​Greens slam changes to tax transparency laws

Government has made it easier for Australian companies to avoid paying tax, says Greens spokesperson Adam Bandt

Greens MP Adam Bandt has lambasted the passing of new laws that ensure tax details of Australian-owned private companies are exempt from public disclosure rules, saying the government has made it easier for these companies to avoid paying their share of tax.

The Tax and Superannuation Laws Amendment (Better Targeting the Incomes Tax Transparency Laws) Bill, which is aimed at protecting the privacy of Australian-owned private companies, passed the Senate yesterday.

Bandt said the government had “scratched the back” of its big business mates by bringing down a veil of secrecy over the tax paid, or not paid, by some of the country’s most profitable companies.

“By removing this transparency from our tax laws, the government has made it easier for companies to avoid paying their fair share of tax.”

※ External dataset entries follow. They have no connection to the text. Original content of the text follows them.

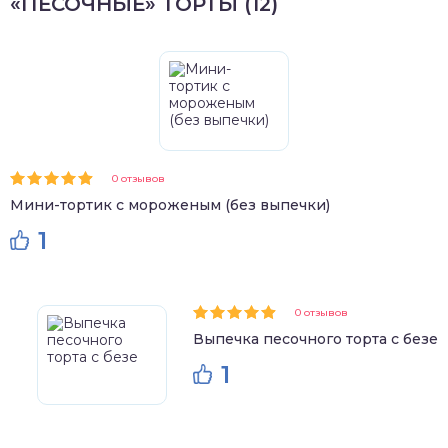
«ПЕСОЧНЫЕ» ТОРТЫ (12)
0 отзывов
Мини-тортик с мороженым (без выпечки)
1
0 отзывов
Выпечка песочного торта с безе
1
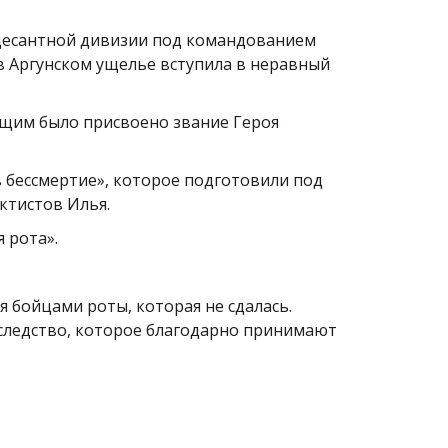
-десантной дивизии под командованием
 в Аргунском ущелье вступила в неравный
ащим было присвоено звание Героя
 бессмертие», которое подготовили под
октистов Илья.
я рота».
я бойцами роты, которая не сдалась.
аследство, которое благодарно принимают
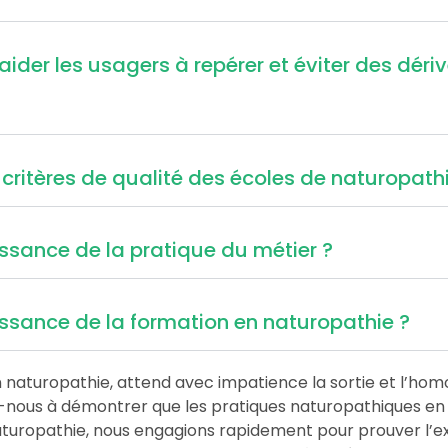
ider les usagers à repérer et éviter des dériv
critères de qualité des écoles de naturopathi
ssance de la pratique du métier ?
ssance de la formation en naturopathie ?
n naturopathie, attend avec impatience la sortie et l’ho
s-nous à démontrer que les pratiques naturopathiques en
a naturopathie, nous engagions rapidement pour prouver l’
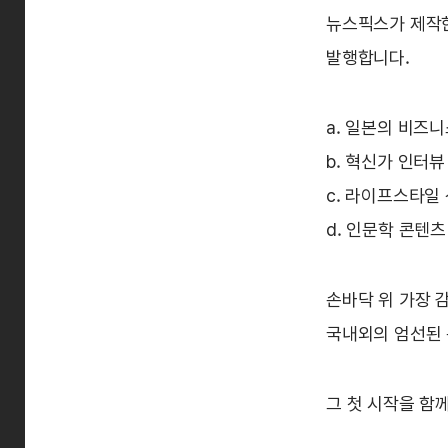
뉴스픽스가 제작한
발행합니다.
a. 일본의 비즈
b. 혁신가 인터뷰
c. 라이프스타일
d. 인문학 콘텐츠
손바닥 위 가장 
국내외의 엄선된 
그 첫 시작을 함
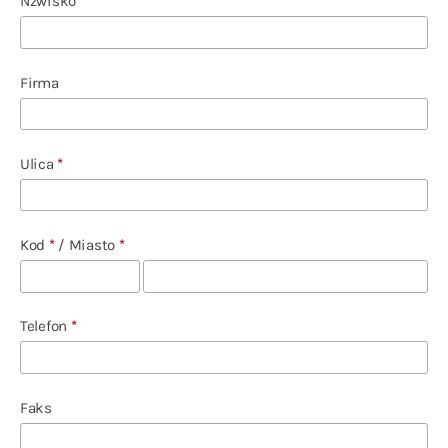
Nzwisko
*
Firma
Ulica
*
Kod
*
/
Miasto
*
Telefon
*
Faks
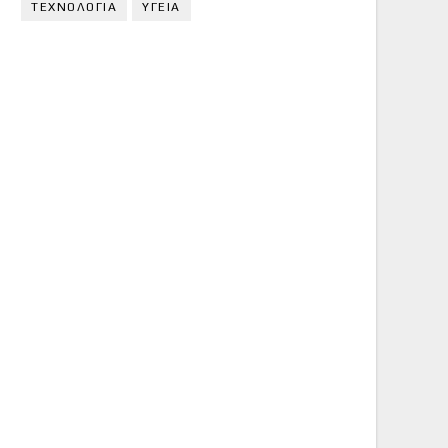
ΤΕΧΝΟΛΟΓΙΑ
ΥΓΕΙΑ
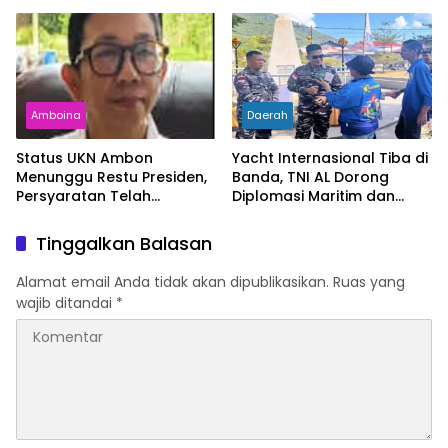
Bertambah dan
Rata Nasional
Kemiskinan Turun
Amboina
Daerah
Status UKN Ambon
Yacht Internasional Tiba di
Menunggu Restu Presiden,
Banda, TNI AL Dorong
Persyaratan Telah
Diplomasi Maritim dan
Rampung
Pariwisata Maluku
Tinggalkan Balasan
Alamat email Anda tidak akan dipublikasikan.
Ruas yang
wajib ditandai
*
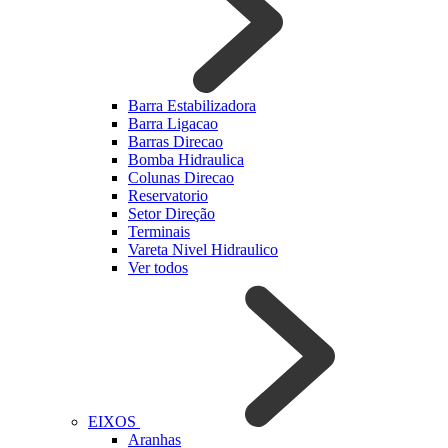
Barra Estabilizadora
Barra Ligacao
Barras Direcao
Bomba Hidraulica
Colunas Direcao
Reservatorio
Setor Direção
Terminais
Vareta Nivel Hidraulico
Ver todos
EIXOS
Aranhas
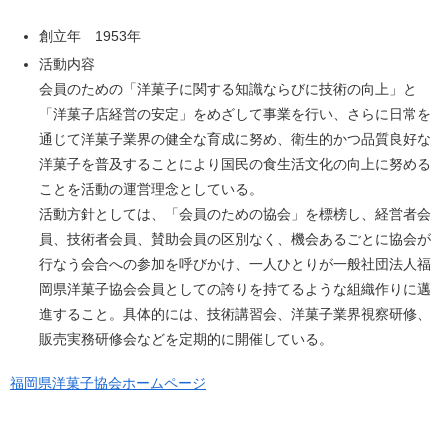
創立年 1953年
活動内容
会員のための「洋菓子に関する知識ならびに技術の向上」と
「洋菓子店経営の安定」をめざして事業を行い、さらに日常を
通じて洋菓子業界の健全な育成に努め、衛生的かつ品質良好な
洋菓子を普及することにより国民の食生活文化の向上に努める
ことを活動の運営理念としている。
活動方針としては、「会員のための協会」を標榜し、経営者会
員、技術者会員、賛助会員の区別なく、機会あるごとに協会が
行なう会合への参加を呼びかけ、一人ひとりが一般社団法人福
岡県洋菓子協会会員としての誇りを持てるような組織作りに邁
進すること。具体的には、技術講習会、洋菓子業界視察研修、
販売実務研修会などを定期的に開催している。
福岡県洋菓子協会ホームページ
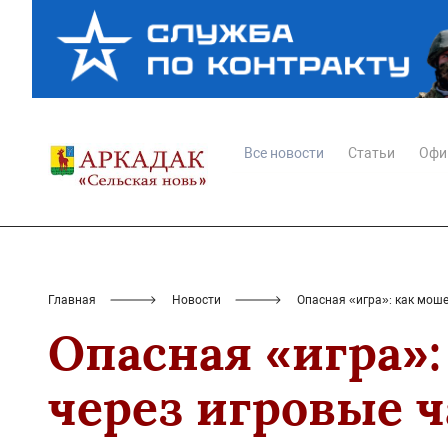
Все новости
Статьи
Офи
Главная
Новости
Опасная «игра»: как мош
Опасная «игра»
через игровые 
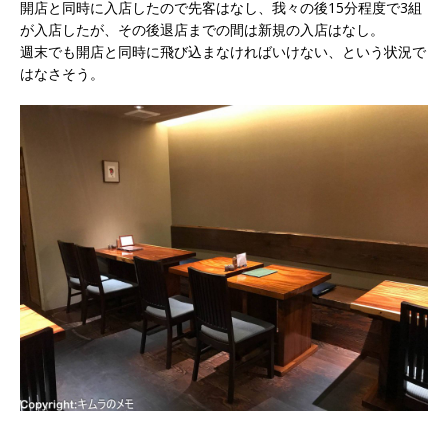
開店と同時に入店したので先客はなし、我々の後15分程度で3組
が入店したが、その後退店までの間は新規の入店はなし。
週末でも開店と同時に飛び込まなければいけない、という状況で
はなさそう。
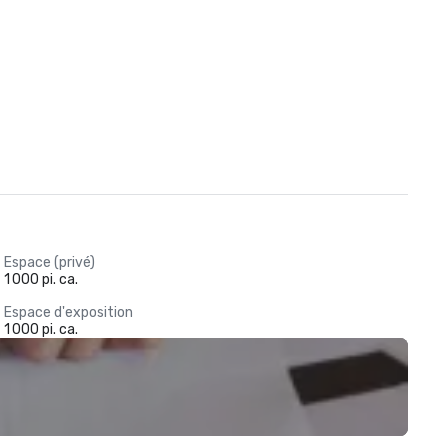
Espace (privé)
1 000 pi. ca.
Espace d'exposition
1 000 pi. ca.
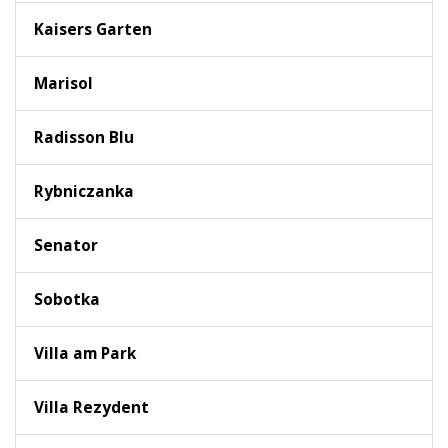
Kaisers Garten
Marisol
Radisson Blu
Rybniczanka
Senator
Sobotka
Villa am Park
Villa Rezydent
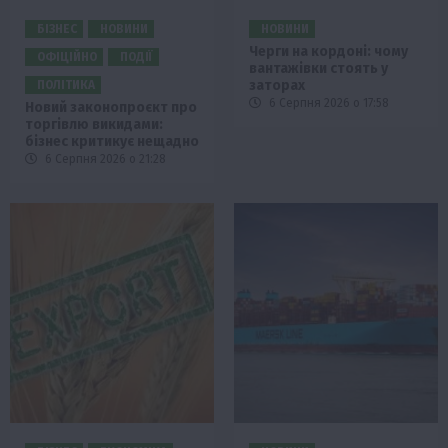
БІЗНЕС
НОВИНИ
НОВИНИ
Черги на кордоні: чому
ОФІЦІЙНО
ПОДІЇ
вантажівки стоять у
заторах
ПОЛІТИКА
6 Серпня 2026 о 17:58
Новий законопроєкт про
торгівлю викидами:
бізнес критикує нещадно
6 Серпня 2026 о 21:28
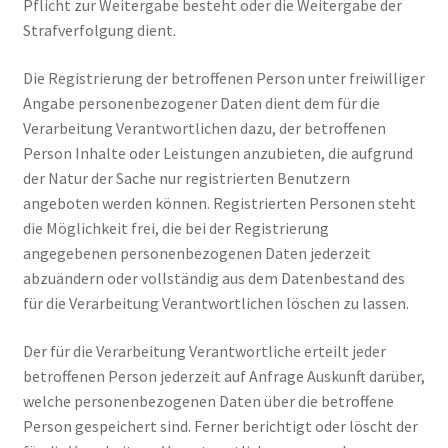
Pflicht zur Weitergabe besteht oder die Weitergabe der
Strafverfolgung dient.
Die Registrierung der betroffenen Person unter freiwilliger
Angabe personenbezogener Daten dient dem für die
Verarbeitung Verantwortlichen dazu, der betroffenen
Person Inhalte oder Leistungen anzubieten, die aufgrund
der Natur der Sache nur registrierten Benutzern
angeboten werden können. Registrierten Personen steht
die Möglichkeit frei, die bei der Registrierung
angegebenen personenbezogenen Daten jederzeit
abzuändern oder vollständig aus dem Datenbestand des
für die Verarbeitung Verantwortlichen löschen zu lassen.
Der für die Verarbeitung Verantwortliche erteilt jeder
betroffenen Person jederzeit auf Anfrage Auskunft darüber,
welche personenbezogenen Daten über die betroffene
Person gespeichert sind. Ferner berichtigt oder löscht der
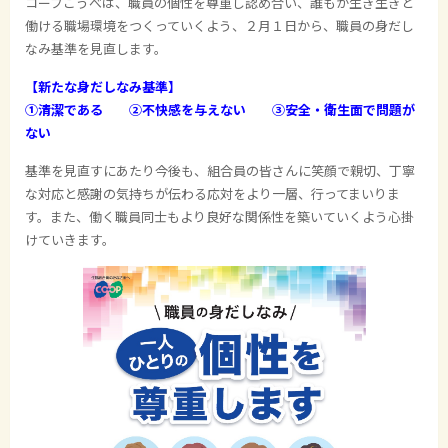
コープこうべは、職員の個性を尊重し認め合い、誰もが生き生きと
働ける職場環境をつくっていくよう、２月１日から、職員の身だし
なみ基準を見直します。
【新たな身だしなみ基準】
①清潔である ②不快感を与えない ③安全・衛生面で問題が
ない
基準を見直すにあたり今後も、組合員の皆さんに笑顔で親切、丁寧
な対応と感謝の気持ちが伝わる応対をより一層、行ってまいりま
す。また、働く職員同士もより良好な関係性を築いていくよう心掛
けていきます。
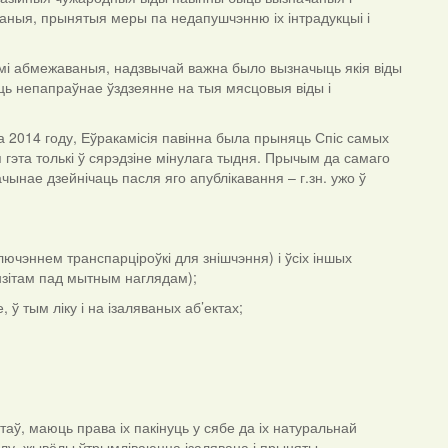
ныя, прынятыя меры па недапушчэнню іх інтрадукцыі і
тамі абмежаваныя, надзвычай важна было вызначыць якія віды
ць непапраўнае ўздзеянне на тыя мясцовыя віды і
2014 году, Еўракамісія павінна была прыняць Спіс самых
 гэта толькі ў сярэдзіне мінулага тыдня. Прычым да самаго
ынае дзейнічаць пасля яго апублікавання – г.зн. ужо ў
ючэннем транспарціроўкі для знішчэння) і ўсіх іншых
нзітам пад мытным наглядам);
 тым ліку і на ізаляваных аб’ектах;
аў, маюць права іх пакінуць у сябе да іх натуральнай
сілу, жывёлы ўтрымліваюцца ізалявана і прыняты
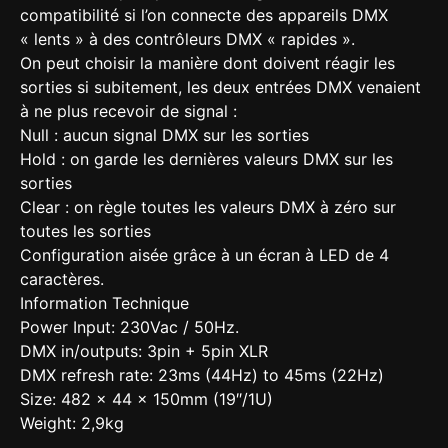
compatibilité si l’on connecte des appareils DMX
« lents » à des contrôleurs DMX « rapides ».
On peut choisir la manière dont doivent réagir les
sorties si subitement, les deux entrées DMX venaient
à ne plus recevoir de signal :
Null : aucun signal DMX sur les sorties
Hold : on garde les dernières valeurs DMX sur les
sorties
Clear : on règle toutes les valeurs DMX à zéro sur
toutes les sorties
Configuration aisée grâce à un écran à LED de 4
caractères.
Information Technique
Power Input: 230Vac / 50Hz.
DMX in/outputs: 3pin + 5pin XLR
DMX refresh rate: 23ms (44Hz) to 45ms (22Hz)
Size: 482 x 44 x 150mm (19″/1U)
Weight: 2,9kg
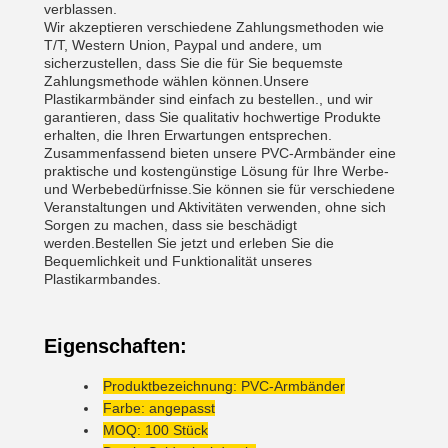
verblassen.
Wir akzeptieren verschiedene Zahlungsmethoden wie
T/T, Western Union, Paypal und andere, um
sicherzustellen, dass Sie die für Sie bequemste
Zahlungsmethode wählen können.Unsere
Plastikarmbänder sind einfach zu bestellen., und wir
garantieren, dass Sie qualitativ hochwertige Produkte
erhalten, die Ihren Erwartungen entsprechen.
Zusammenfassend bieten unsere PVC-Armbänder eine
praktische und kostengünstige Lösung für Ihre Werbe-
und Werbebedürfnisse.Sie können sie für verschiedene
Veranstaltungen und Aktivitäten verwenden, ohne sich
Sorgen zu machen, dass sie beschädigt
werden.Bestellen Sie jetzt und erleben Sie die
Bequemlichkeit und Funktionalität unseres
Plastikarmbandes.
Eigenschaften:
Produktbezeichnung: PVC-Armbänder
Farbe: angepasst
MOQ: 100 Stück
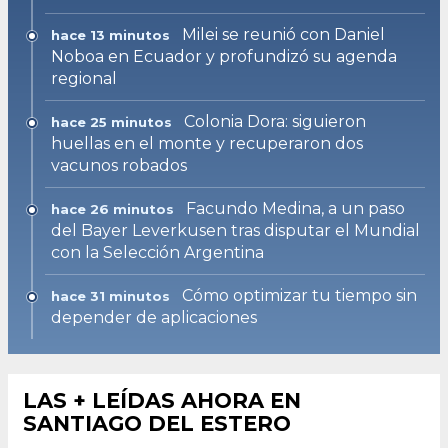
Milei se reunió con Daniel
hace 13 minutos
Noboa en Ecuador y profundizó su agenda
regional
Colonia Dora: siguieron
hace 25 minutos
huellas en el monte y recuperaron dos
vacunos robados
Facundo Medina, a un paso
hace 26 minutos
del Bayer Leverkusen tras disputar el Mundial
con la Selección Argentina
Cómo optimizar tu tiempo sin
hace 31 minutos
depender de aplicaciones
LAS + LEÍDAS AHORA EN
SANTIAGO DEL ESTERO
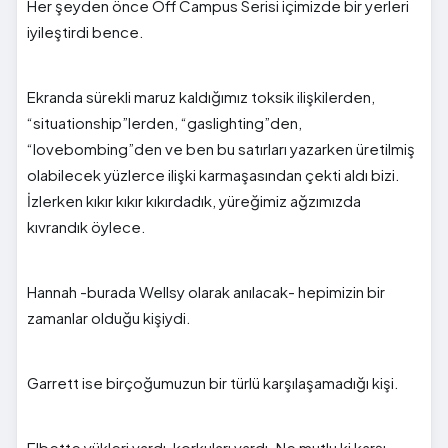
Her şeyden önce Off Campus Serisi içimizde bir yerleri
iyileştirdi bence.
Ekranda sürekli maruz kaldığımız toksik ilişkilerden,
“situationship”lerden, “gaslighting”den,
“lovebombing”den ve ben bu satırları yazarken üretilmiş
olabilecek yüzlerce ilişki karmaşasından çekti aldı bizi.
İzlerken kıkır kıkır kıkırdadık, yüreğimiz ağzımızda
kıvrandık öylece.
Hannah -burada Wellsy olarak anılacak- hepimizin bir
zamanlar olduğu kişiydi.
Garrett ise birçoğumuzun bir türlü karşılaşamadığı kişi.
Elbette yükleri vardı, korkuları vardı. Ne mutlu ki karşı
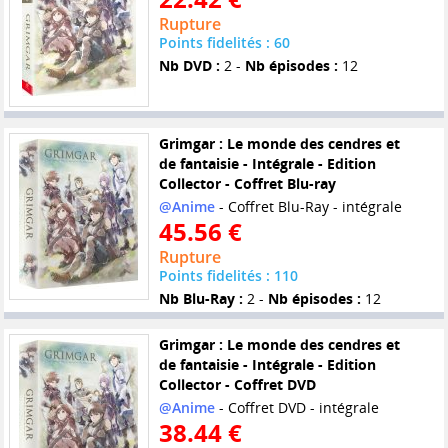
Rupture
Points fidelités : 60
Nb DVD :
2 -
Nb épisodes :
12
Grimgar : Le monde des cendres et
de fantaisie - Intégrale - Edition
Collector - Coffret Blu-ray
@Anime
- Coffret Blu-Ray - intégrale
45.56 €
Rupture
Points fidelités : 110
Nb Blu-Ray :
2 -
Nb épisodes :
12
Grimgar : Le monde des cendres et
de fantaisie - Intégrale - Edition
Collector - Coffret DVD
@Anime
- Coffret DVD - intégrale
38.44 €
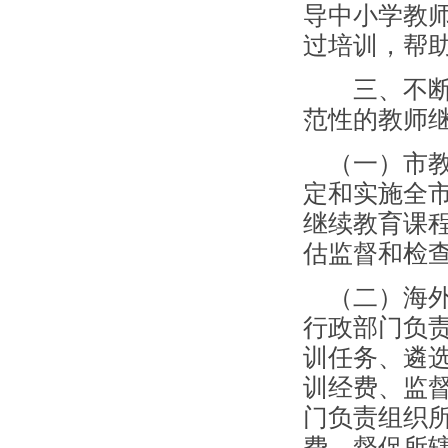
导中小学教
过培训，帮
三、不断健
范性的教师
（一）市教
定和实施全
继续教育课
估监督和检
（二）海外
行政部门负
训任务、遴
训经费、监
门负责组织
费，督促所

According to Bandt, the Bill was “a huge step backward" in the fight against corporate tax avoidance.

Assistant Treasurer, Kelly O'Dwyer, said the Coalition government had ensured that the taxation details of Australian-owned private companies would remain exempt from the Labor party’s public disclosure taxation rules.

Under those rules, the Commissioner of Taxation would have been required to publish tax information of Australian owned private companies with income of $100 million or more, she said.

In May 2015, the Coalition government released the details of a new Multinational Anti Avoidance Law that will stop multinationals using complex schemes to escape paying tax.

“Under this new law, when we catch companies cheating, they will have to pay back double what they owe, plus interest,” said Treasury Joe Hockey.

This new law will apply to companies with global revenue of $1 billion or more, according to budget documents.

Budget documents state that the new law will target companies where “the activities of an Australian company or other entity are integral to an Australian customer’s decision to enter into a contract”, ”the contract is formally entered into with a foreign related party to that entity” and “the profit from the Australian sales is booked overseas and subject to no or low global tax.”

The measure follows an inquiry into corporate tax avoidance which has seen scrutiny of the tax minimisation strategies of a number of multinational technology companies, including Google, Apple and Microsoft.